◆ **ABOUT THIS TASK**:
Could you repeat each of the lines below word for word, leaving the pictures out?

◆ **MATERIALS PROVIDED**:

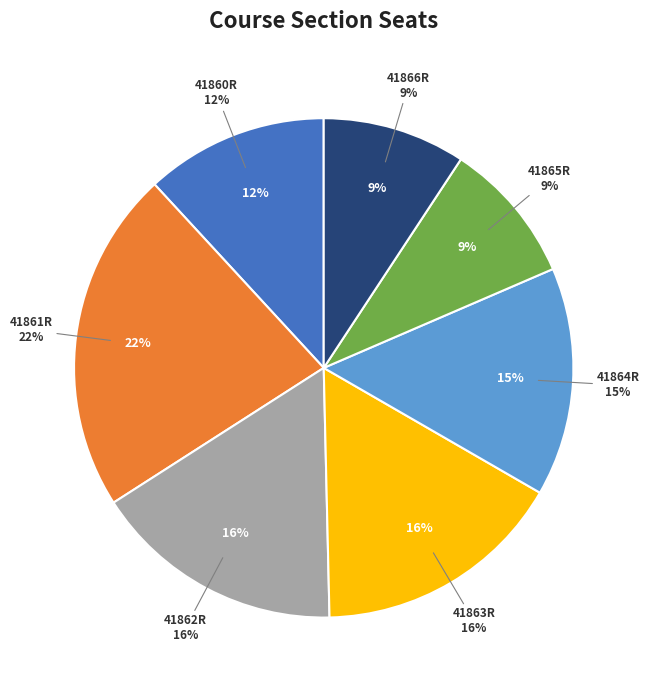

Rank the categories by value from lowest to highest.

41865R, 41866R, 41860R, 41864R, 41862R, 41863R, 41861R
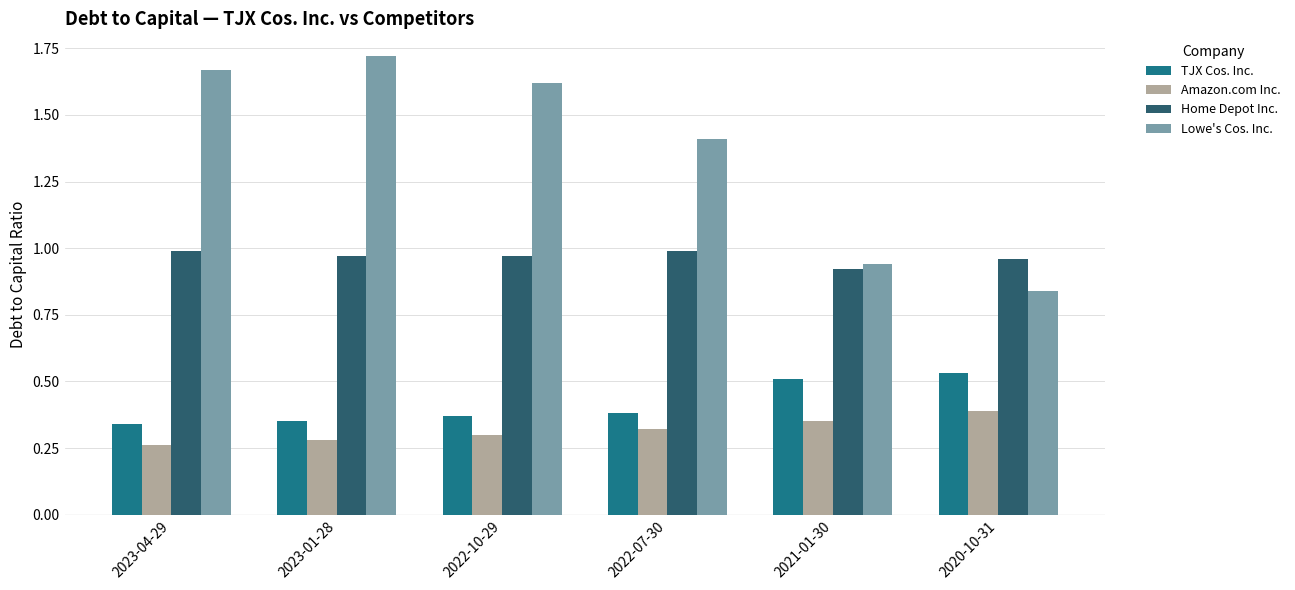

True or false: Lowe's Cos. Inc. has a value of 0.9 at 2023-04-29.

False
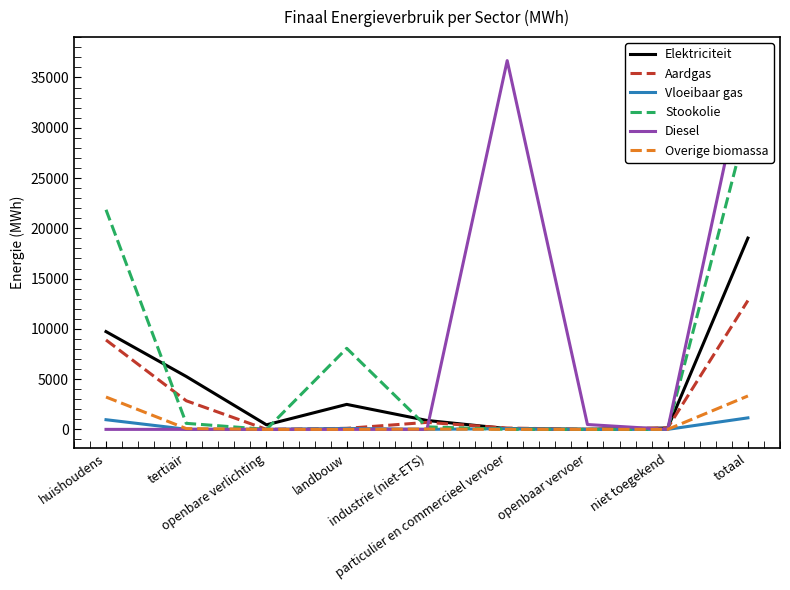

Is it true that Diesel equals 51280.4 at particulier en commercieel vervoer?

False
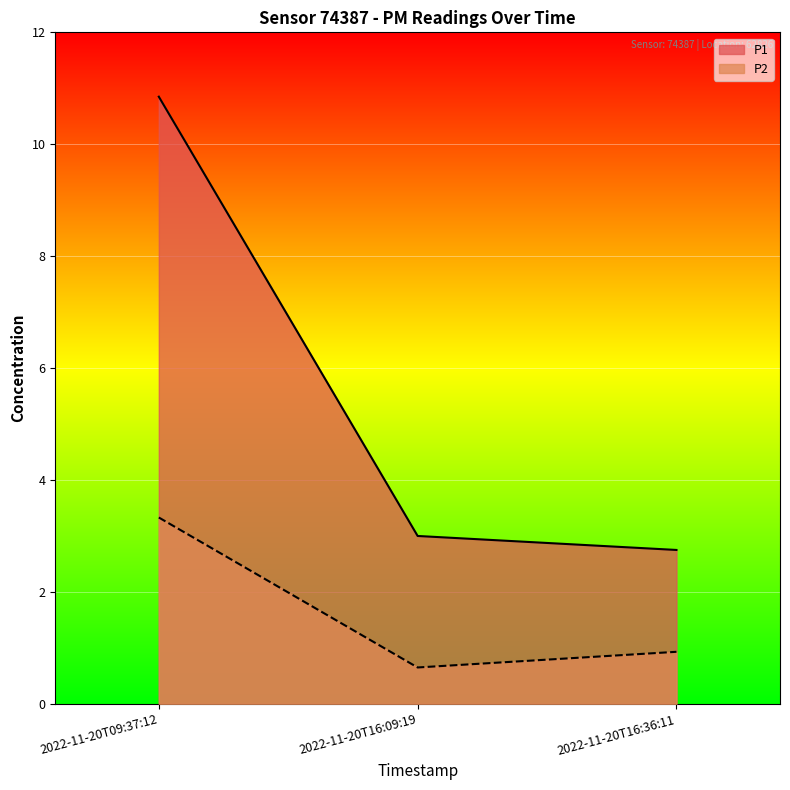

What is the difference between the maximum and minimum values in the P1 series?

8.1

◆ **OUTPUT FOR THIS EXERCISE**:
Rank the categories by value from lowest to highest.

41865R, 41866R, 41860R, 41864R, 41862R, 41863R, 41861R

True or false: Lowe's Cos. Inc. has a value of 0.9 at 2023-04-29.

False

Is it true that Diesel equals 51280.4 at particulier en commercieel vervoer?

False

What is the difference between the maximum and minimum values in the P1 series?

8.1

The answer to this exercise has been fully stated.